Wild soil mites that were captured and put in a research lab adapted to their new environment within five generations, a new study shows.
Critters can evolve over just a handful of generations to survive whatever environmental maladies humans toss their way, from climate change to over fishing, suggests a new study.
"That is the first take-home message, and it is a positive message," Thomas Cameron, a biologist at Umea University in Sweden, told NBC News as he explained his new findings reported Tuesday in the journal Ecology Letters.
The findings overturn the common assumption that evolution only occurs gradually over hundreds or thousands of years, he said. Rather, it happens quickly and is intertwined with ecological change.
The research was based on the speed wild-caught soil mites adapted to a life of poking and prodding in a research lab. Within five generations, the wild mites genetically evolved their life-history traits to reverse a downward spiral toward extinction.
They did this by doubling the amount of time they spent as juveniles. That is, they delayed entry to adulthood.
"Those mites with the genes selecting for the slowest growth had the highest fecundity and so we see that, in the long term, the reason that the population recovered was that there was selection for increased fecundity, increased number of offspring per individual," Cameron said.
More offspring translates to a bigger population.
The delayed maturity adaptation held in populations of mites that had either 40 percent of their juveniles or adults harvested once a week, though the harvested populations changed in other ways as well.
For example, in the case of the adult-harvested mites, the populations delayed maturity even longer, since adulthood was akin to a death sentence. And when they reached adulthood, they were bigger than the non-harvested populations and thus able to lay even more eggs.
Mites are commonly used to study broad biological questions and the findings from the lab have implications for the management of animal populations that humans hunt and fish, noted Cameron. For example, management plans may need to take rapid evolution into account, and even nudge it along.
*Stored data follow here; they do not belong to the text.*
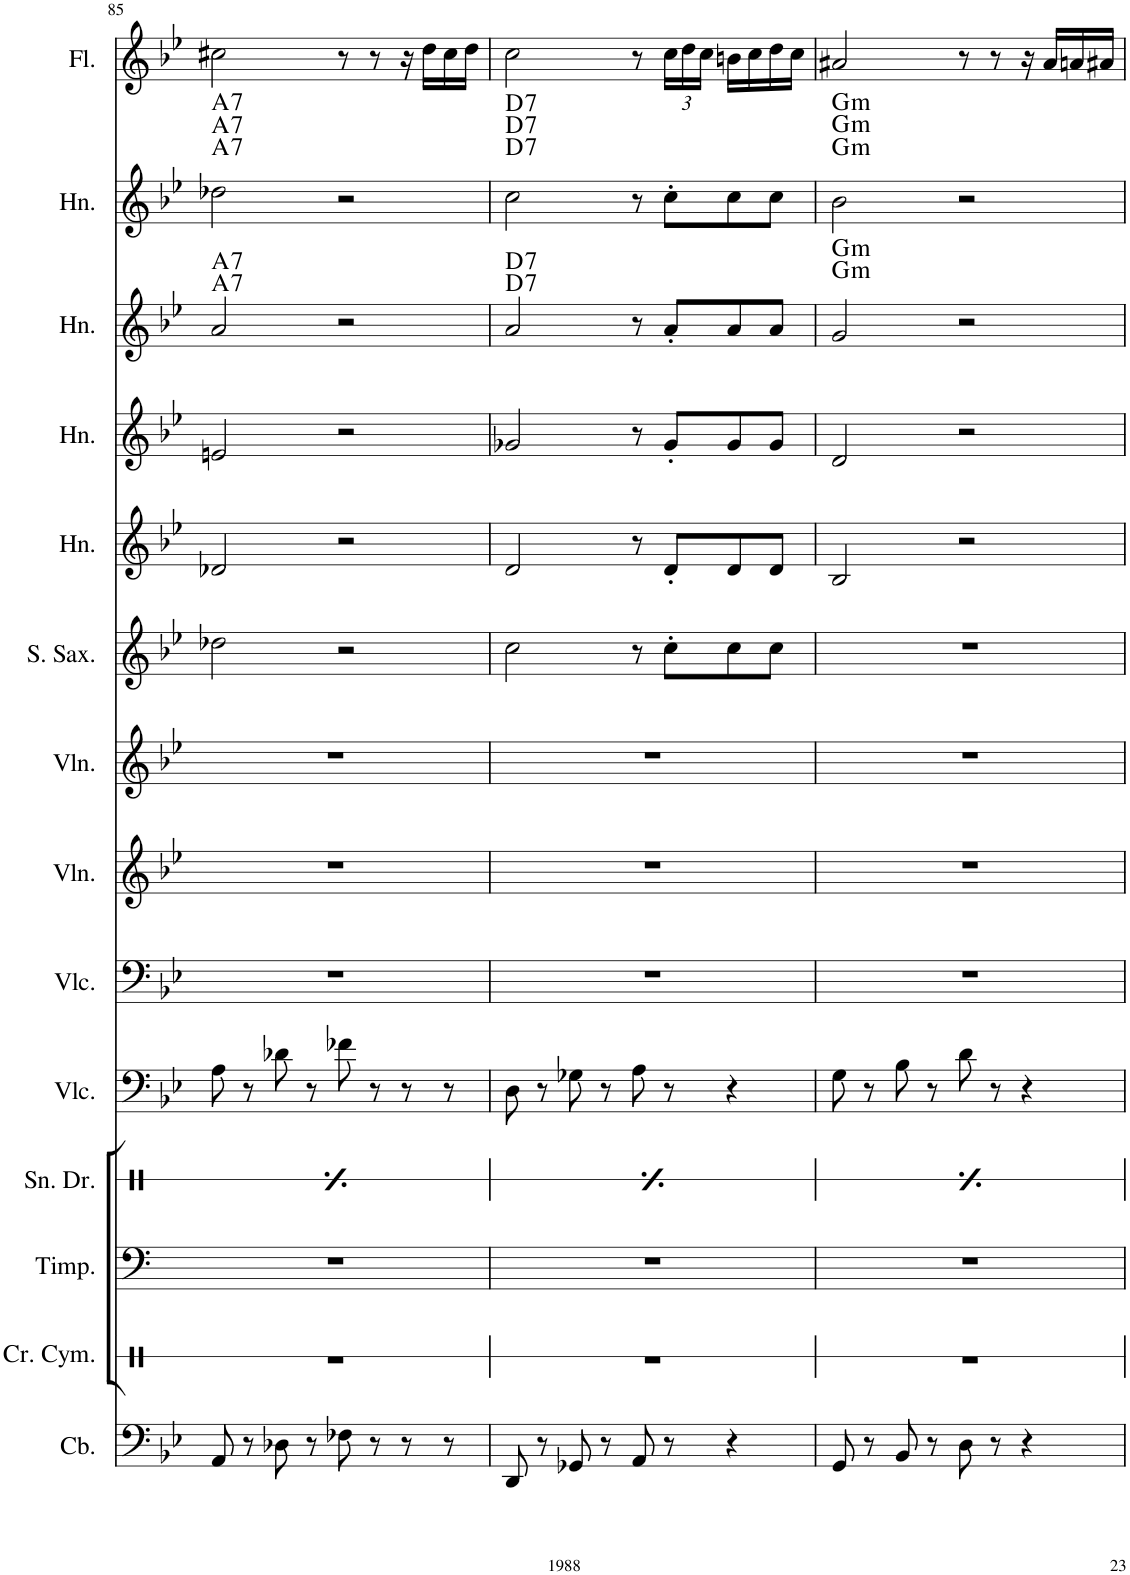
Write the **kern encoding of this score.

**kern	**kern	**kern	**kern	**kern	**kern	**kern	**kern	**kern	**kern	**kern	**kern	**kern	**harte	**kern
*part14	*part13	*part12	*part11	*part10	*part9	*part8	*part7	*part6	*part5	*part4	*part3	*part2	*part2	*part1
*staff14	*staff13	*staff12	*staff11	*staff10	*staff9	*staff8	*staff7	*staff6	*staff5	*staff4	*staff3	*staff2	*	*staff1
*I"Contrabass	*I"Crash Cymbal	*I"Timpani	*I"Snare Drum	*I"Violoncello	*I"Violoncello	*I"Violin	*I"Violin	*I"Soprano Saxophone	*I"Horn	*I"Horn	*I"Horn	*I"Horn	*	*I"Flute
*I'Cb.	*I'Cr. Cym.	*I'Timp.	*I'Sn. Dr.	*I'Vlc.	*I'Vlc.	*I'Vln.	*I'Vln.	*I'S. Sax.	*I'Hn.	*I'Hn.	*I'Hn.	*I'Hn.	*	*I'Fl.
!!LO:PB:g=z
*clefF4	*clefX	*clefF4	*clefX	*clefF4	*clefF4	*clefG2	*clefG2	*clefG2	*clefG2	*clefG2	*clefG2	*clefG2	*	*clefG2
*ITrd7c12	*	*	*	*	*	*	*	*ITrd1c2	*ITrd4c7	*ITrd4c7	*ITrd4c7	*ITrd4c7	*	*
*k[b-e-]	*k[]	*k[]	*k[]	*k[b-e-]	*k[b-e-]	*k[b-e-]	*k[b-e-]	*k[b-e-]	*k[b-e-]	*k[b-e-]	*k[b-e-]	*k[b-e-]	*	*k[b-e-]
*M4/4	*M4/4	*M4/4	*M4/4	*M4/4	*M4/4	*M4/4	*M4/4	*M4/4	*M4/4	*M4/4	*M4/4	*M4/4	*	*M4/4
=85	=85	=85	=85	=85	=85	=85	=85	=85	=85	=85	=85	=85	=85	=85
.	.	.	8qb/	.	.	.	.	.	.	.	.	.	.	.
!	!	!	!	!	!	!	!	!	!	!	!	!	!LO:H:n=1:kt=7	!
!	!	!	!	!	!	!	!	!	!	!	!	!	!LO:H:n=2:kt=7	!
!	!	!	!	!	!	!	!	!	!	!	!	!	!LO:H:n=3:kt=7	!
8AA/	1r	1r	4b\	8A\	1r	1r	1r	2dd-X\	2d-X/	2en/	2a/	2dd-X\	A:7 A:7 A:7	2cc#X\
8r	.	.	.	8r	.	.	.	.	.	.	.	.	.	.
*	*	*	*tremolo	*	*	*	*	*	*	*	*	*	*	*
8D-X\	.	.	32b/LLL	8d-X\	.	.	.	.	.	.	.	.	.	.
.	.	.	32b/	.	.	.	.	.	.	.	.	.	.	.
.	.	.	32b/	.	.	.	.	.	.	.	.	.	.	.
.	.	.	32b/	.	.	.	.	.	.	.	.	.	.	.
8r	.	.	32b/	8r	.	.	.	.	.	.	.	.	.	.
.	.	.	32b/	.	.	.	.	.	.	.	.	.	.	.
.	.	.	32b/	.	.	.	.	.	.	.	.	.	.	.
.	.	.	32b/JJJ	.	.	.	.	.	.	.	.	.	.	.
*	*	*	*Xtremolo	*	*	*	*	*	*	*	*	*	*	*
8F-X\	.	.	8b\L	8f-X\	.	.	.	2r	2r	2r	2r	2r	.	8r
8r	.	.	8b\	8r	.	.	.	.	.	.	.	.	.	8r
8r	.	.	8b\	8r	.	.	.	.	.	.	.	.	.	16r
.	.	.	.	.	.	.	.	.	.	.	.	.	.	16dd\LL
8r	.	.	8b\J	8r	.	.	.	.	.	.	.	.	.	16cc#\
.	.	.	.	.	.	.	.	.	.	.	.	.	.	16dd\JJ
=86	=86	=86	=86	=86	=86	=86	=86	=86	=86	=86	=86	=86	=86	=86
.	.	.	8qb/	.	.	.	.	.	.	.	.	.	.	.
!	!	!	!	!	!	!	!	!	!	!	!	!	!LO:H:n=1:kt=7	!
!	!	!	!	!	!	!	!	!	!	!	!	!	!LO:H:n=2:kt=7	!
!	!	!	!	!	!	!	!	!	!	!	!	!	!LO:H:n=3:kt=7	!
8DD/	1r	1r	4b\	8D\	1r	1r	1r	2cc\	2d/	2g-X/	2a/	2cc\	D:7 D:7 D:7	2cc\
8r	.	.	.	8r	.	.	.	.	.	.	.	.	.	.
*	*	*	*tremolo	*	*	*	*	*	*	*	*	*	*	*
8GG-X/	.	.	32b/LLL	8G-X\	.	.	.	.	.	.	.	.	.	.
.	.	.	32b/	.	.	.	.	.	.	.	.	.	.	.
.	.	.	32b/	.	.	.	.	.	.	.	.	.	.	.
.	.	.	32b/	.	.	.	.	.	.	.	.	.	.	.
8r	.	.	32b/	8r	.	.	.	.	.	.	.	.	.	.
.	.	.	32b/	.	.	.	.	.	.	.	.	.	.	.
.	.	.	32b/	.	.	.	.	.	.	.	.	.	.	.
.	.	.	32b/JJJ	.	.	.	.	.	.	.	.	.	.	.
*	*	*	*Xtremolo	*	*	*	*	*	*	*	*	*	*	*
8AA/	.	.	8b\L	8A\	.	.	.	8r	8r	8r	8r	8r	.	8r
*	*	*	*	*	*	*	*	*	*	*	*	*	*	*Xbrackettup
8r	.	.	8b\	8r	.	.	.	8cc'\L	8d'/L	8g-'/L	8a'/L	8cc'\L	.	24cc\LL
.	.	.	.	.	.	.	.	.	.	.	.	.	.	24dd\
.	.	.	.	.	.	.	.	.	.	.	.	.	.	24cc\JJ
4r	.	.	8b\	4r	.	.	.	8cc\	8d/	8g-/	8a/	8cc\	.	16bn\LL
.	.	.	.	.	.	.	.	.	.	.	.	.	.	16cc\
.	.	.	8b\J	.	.	.	.	8cc\J	8d/J	8g-/J	8a/J	8cc\J	.	16dd\
.	.	.	.	.	.	.	.	.	.	.	.	.	.	16cc\JJ
=87	=87	=87	=87	=87	=87	=87	=87	=87	=87	=87	=87	=87	=87	=87
.	.	.	8qb/	.	.	.	.	.	.	.	.	.	.	.
!	!	!	!	!	!	!	!	!	!	!	!	!	!LO:H:n=1:kt=m	!
!	!	!	!	!	!	!	!	!	!	!	!	!	!LO:H:n=2:kt=m	!
!	!	!	!	!	!	!	!	!	!	!	!	!	!LO:H:n=3:kt=m	!
8GG/	1r	1r	4b\	8G\	1r	1r	1r	1r	2B-/	2d/	2g/	2b-\	G:min G:min G:min	2a#X/
8r	.	.	.	8r	.	.	.	.	.	.	.	.	.	.
*	*	*	*tremolo	*	*	*	*	*	*	*	*	*	*	*
8BB-/	.	.	32b/LLL	8B-\	.	.	.	.	.	.	.	.	.	.
.	.	.	32b/	.	.	.	.	.	.	.	.	.	.	.
.	.	.	32b/	.	.	.	.	.	.	.	.	.	.	.
.	.	.	32b/	.	.	.	.	.	.	.	.	.	.	.
8r	.	.	32b/	8r	.	.	.	.	.	.	.	.	.	.
.	.	.	32b/	.	.	.	.	.	.	.	.	.	.	.
.	.	.	32b/	.	.	.	.	.	.	.	.	.	.	.
.	.	.	32b/JJJ	.	.	.	.	.	.	.	.	.	.	.
*	*	*	*Xtremolo	*	*	*	*	*	*	*	*	*	*	*
8D\	.	.	8b\L	8d\	.	.	.	.	2r	2r	2r	2r	.	8r
8r	.	.	8b\	8r	.	.	.	.	.	.	.	.	.	8r
4r	.	.	8b\	4r	.	.	.	.	.	.	.	.	.	16r
.	.	.	.	.	.	.	.	.	.	.	.	.	.	16a#/LL
.	.	.	8b\J	.	.	.	.	.	.	.	.	.	.	16an/
.	.	.	.	.	.	.	.	.	.	.	.	.	.	16a#X/JJ
=	=	=	=	=	=	=	=	=	=	=	=	=	=	=
*-	*-	*-	*-	*-	*-	*-	*-	*-	*-	*-	*-	*-	*-	*-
Instead of natural selection, think of it as managed selection. In the case of land animals such white-tailed deer, game wardens could select which animals are harvested in order to nudge deer evolution itself in one direction or another. With fish, where population loss has raised concern around the world, such management may not be possible, however.
"It is certainly not very easy for fisheries to harvest small individuals but leave the big ones," Cameron noted, in one hypothetical scenario for increasing the size of fish in a population. "That's because it's not the way the nets work."